The navigational eyepieces used on the stolen Dominion vessel induce headaches in Captain Sisko. Cardassian ex-spy Elim Garak, an informant for Sisko's crew, observes that the eyepieces seem to have no ill-effects on Cardassians, so he volunteers to wear the device. Later, Sisko's ship is fired upon by the USS Centaur, unaware that Sisko's ship is staffed by fellow Federation officers, and Sisko is forced to return fire. Both ships escape but the danger is not over yet: the Starfleet officers are now deep behind enemy lines.

They succeed in destroying the Ketracel White depot, but the ship's engines are damaged in the explosion; without the use of warp drive, they are many years' journey from home.

Meanwhile, on Dominion-occupied DS9, friction arises between Dukat and Weyoun. Dukat is optimistic about how well the war is going for the Dominion-Cardassian alliance; but he has not yet been able to disable the minefield blocking passage to the wormhole, and Weyoun reminds him they are vulnerable without reinforcement and resupply from the Gamma Quadrant.

Bajoran Major Kira Nerys is uncomfortably reminded of the Cardassian occupation of Bajor, but Quark points out that the Dominion's occupation of DS9 is far less brutal, and the Dominion is holding the Cardassians in check. Sisko's son Jake is on DS9 as a reporter for the Federation News Service, but Weyoun claims his articles are biased against the Dominion, and refuses to broadcast them until he sees "open-mindedness".

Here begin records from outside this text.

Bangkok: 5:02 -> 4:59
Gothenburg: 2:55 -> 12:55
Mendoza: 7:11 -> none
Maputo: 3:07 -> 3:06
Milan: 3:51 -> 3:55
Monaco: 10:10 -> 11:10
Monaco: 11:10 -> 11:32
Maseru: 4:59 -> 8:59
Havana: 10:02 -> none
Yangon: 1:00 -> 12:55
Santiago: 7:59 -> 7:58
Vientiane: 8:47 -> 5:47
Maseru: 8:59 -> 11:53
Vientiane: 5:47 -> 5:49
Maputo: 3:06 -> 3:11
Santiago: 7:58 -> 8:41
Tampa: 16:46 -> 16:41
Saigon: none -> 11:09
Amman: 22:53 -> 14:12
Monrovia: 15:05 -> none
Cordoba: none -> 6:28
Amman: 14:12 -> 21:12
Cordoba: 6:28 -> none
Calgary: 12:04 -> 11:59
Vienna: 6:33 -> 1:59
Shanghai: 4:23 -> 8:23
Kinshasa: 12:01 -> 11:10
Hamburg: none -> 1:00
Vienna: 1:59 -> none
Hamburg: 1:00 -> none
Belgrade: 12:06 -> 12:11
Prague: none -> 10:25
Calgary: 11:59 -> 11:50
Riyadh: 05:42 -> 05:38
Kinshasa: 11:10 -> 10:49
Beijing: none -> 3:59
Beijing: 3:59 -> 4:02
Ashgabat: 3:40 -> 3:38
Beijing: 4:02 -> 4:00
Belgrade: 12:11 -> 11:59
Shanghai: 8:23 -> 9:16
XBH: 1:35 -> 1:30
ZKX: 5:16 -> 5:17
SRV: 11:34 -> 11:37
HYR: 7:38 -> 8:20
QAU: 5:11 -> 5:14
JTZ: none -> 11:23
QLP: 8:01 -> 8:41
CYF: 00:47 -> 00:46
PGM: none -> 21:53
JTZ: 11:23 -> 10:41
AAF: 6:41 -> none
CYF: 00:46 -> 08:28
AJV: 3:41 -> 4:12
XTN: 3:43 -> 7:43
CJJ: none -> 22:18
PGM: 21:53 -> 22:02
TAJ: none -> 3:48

Dukat refuses to employ Bajoran security deputies, to the frustration of security chief Odo, a rogue Changeling not affiliated with the Dominion. Major Kira convinces Odo to use his status as a Changeling to get what he wants. Genetically programmed to see him as a god, Weyoun instantly accepts Odo's request to reinstate his deputies. Odo is also offered a seat on the station's ruling council, giving him a voice in station policy. He accepts.

== Reception ==
A 2015 binge-watching guide for Star Trek: Deep Space Nine by Wired recommended not skipping this essential episode.

In 2015, Geek.com recommended this episode as "essential watching" for their abbreviated Star Trek: Deep Space Nine binge-watching guide.

In 2016, The Hollywood Reporter rated "A Time to Stand" with the first six episodes of the season, collectively the 38th best episode of all Star Trek television episodes.

In 2016, The Hollywood Reporter also rated "A Time to Stand" along with six following episodes as among the twenty greatest episodes (or sequences of episodes) in Star Trek: Deep Space Nine. This six-episode arc is noted for its serialized format, compared to shorter two-episode pair stories that had been more common to the Star Trek franchise up to that time.

In 2018, SyFy recommend this episode for its abbreviated watch guide for the Bajoran character Kira Nerys. They also recommend watching it as a sequence including previous episode "Call to Arms," then "A Time to Stand," followed by "Rocks and Shoals," "Sons and Daughters," "Behind the Lines," "Favor the Bold" and "Sacrifice of Angels"; this includes from the season finale of Season 5 and the first six episodes of Season 6 of the show, for a total of seven episodes.